Design and Characterisation of Rosuvastatin Calcium Nanosuspension Loaded Transdermal Patch

Abstract

Objective: The present investigation highlights the formulation and evaluation of nanosuspension-loaded transdermal patches of poorly soluble antilipidemic drug (rosuvastatin) Methods: Dissolution characteristics of drug was improved by preparation of nanosuspension employing precipitation–ultrasonication technique using a different blend of water-soluble film forming polymers such as hydroxyl propyl methyl cellulose (HPMC K4M), Eudragit and were further characterized by fourier transformation infrared spectroscopy (FTIR), Malvern zetasizer and SEM. Propylene glycol and tween 80 were used as stabilizers.

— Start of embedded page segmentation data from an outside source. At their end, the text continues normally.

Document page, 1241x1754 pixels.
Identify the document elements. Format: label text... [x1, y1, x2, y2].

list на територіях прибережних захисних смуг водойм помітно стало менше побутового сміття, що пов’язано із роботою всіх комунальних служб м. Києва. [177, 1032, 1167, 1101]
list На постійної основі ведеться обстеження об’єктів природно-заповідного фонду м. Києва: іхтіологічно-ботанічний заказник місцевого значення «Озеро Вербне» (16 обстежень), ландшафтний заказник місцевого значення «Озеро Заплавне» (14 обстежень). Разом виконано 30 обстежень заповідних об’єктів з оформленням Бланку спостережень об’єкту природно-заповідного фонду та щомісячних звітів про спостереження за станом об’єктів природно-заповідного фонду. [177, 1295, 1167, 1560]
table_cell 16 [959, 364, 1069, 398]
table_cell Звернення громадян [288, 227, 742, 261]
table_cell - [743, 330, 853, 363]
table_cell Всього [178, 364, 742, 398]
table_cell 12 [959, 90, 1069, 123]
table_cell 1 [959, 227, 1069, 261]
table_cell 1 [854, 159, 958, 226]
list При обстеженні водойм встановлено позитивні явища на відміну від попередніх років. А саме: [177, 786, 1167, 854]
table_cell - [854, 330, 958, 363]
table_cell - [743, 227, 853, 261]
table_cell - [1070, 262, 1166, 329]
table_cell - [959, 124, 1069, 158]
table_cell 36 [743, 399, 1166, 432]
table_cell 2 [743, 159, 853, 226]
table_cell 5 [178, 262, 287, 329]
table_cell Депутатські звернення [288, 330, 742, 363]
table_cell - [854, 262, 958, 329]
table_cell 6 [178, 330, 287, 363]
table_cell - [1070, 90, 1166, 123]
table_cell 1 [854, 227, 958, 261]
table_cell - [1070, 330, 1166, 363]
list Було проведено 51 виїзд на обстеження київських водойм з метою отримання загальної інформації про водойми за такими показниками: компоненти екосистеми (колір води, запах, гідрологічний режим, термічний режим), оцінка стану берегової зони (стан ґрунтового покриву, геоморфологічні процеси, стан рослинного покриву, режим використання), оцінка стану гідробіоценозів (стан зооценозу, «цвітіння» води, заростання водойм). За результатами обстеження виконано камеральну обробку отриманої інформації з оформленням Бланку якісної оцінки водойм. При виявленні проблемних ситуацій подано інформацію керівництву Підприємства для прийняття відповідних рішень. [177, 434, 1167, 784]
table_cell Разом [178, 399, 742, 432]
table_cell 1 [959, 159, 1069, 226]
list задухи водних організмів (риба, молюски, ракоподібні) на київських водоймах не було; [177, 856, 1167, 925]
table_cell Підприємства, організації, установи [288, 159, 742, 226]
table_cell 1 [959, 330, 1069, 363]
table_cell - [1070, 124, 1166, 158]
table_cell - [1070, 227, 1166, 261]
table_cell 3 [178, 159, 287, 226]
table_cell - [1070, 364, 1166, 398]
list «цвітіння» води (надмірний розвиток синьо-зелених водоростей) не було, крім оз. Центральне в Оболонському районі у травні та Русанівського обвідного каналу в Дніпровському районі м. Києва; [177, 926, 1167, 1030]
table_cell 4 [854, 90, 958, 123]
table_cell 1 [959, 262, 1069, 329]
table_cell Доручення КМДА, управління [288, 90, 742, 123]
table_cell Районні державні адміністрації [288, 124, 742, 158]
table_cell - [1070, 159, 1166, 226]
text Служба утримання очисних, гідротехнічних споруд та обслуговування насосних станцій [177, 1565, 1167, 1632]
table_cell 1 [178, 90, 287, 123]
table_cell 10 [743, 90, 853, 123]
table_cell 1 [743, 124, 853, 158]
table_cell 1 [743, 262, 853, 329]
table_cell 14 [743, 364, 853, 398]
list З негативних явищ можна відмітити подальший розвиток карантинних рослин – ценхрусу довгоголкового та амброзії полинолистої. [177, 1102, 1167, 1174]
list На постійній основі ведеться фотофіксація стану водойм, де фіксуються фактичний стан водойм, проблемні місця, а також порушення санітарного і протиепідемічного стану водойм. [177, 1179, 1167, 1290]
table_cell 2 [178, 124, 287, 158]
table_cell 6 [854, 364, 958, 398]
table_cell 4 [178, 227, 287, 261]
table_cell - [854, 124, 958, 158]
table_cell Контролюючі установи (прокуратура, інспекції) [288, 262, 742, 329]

Based on the particle size of the formulation, the best one of NS4 was selected and fabricated into the transdermal patch by solvent casting method. The prepared formulations were evaluated for various parameters like drug excipient compatibility, appearance, morphology, thickness, tensile strength, folding endurance, % elongation, % moisture content, % moisture uptake, % drug content, in-vitro drug permeation, and stability studies were performed for the optimized formula according to the ICH Q1A (R2) guideline under 4°C and 25°C RH for three months. Results: Amongst all formulation, P4 transdermal patches were considered the optimized formulation. It has the highest in-vitro drug permeation (86.01±0.05%), thickness (0.86±0.09), weight uniformity (475.0±8.60 mg), folding endurance (279.3±9.39), moisture uptake (7.06±1.75%), moisture content (6.81±2.34 %) and stable formula Conclusion: Therefore, transdermal patches were considered to be potentially suitable for the sustained release of drugs to improve patient compliance.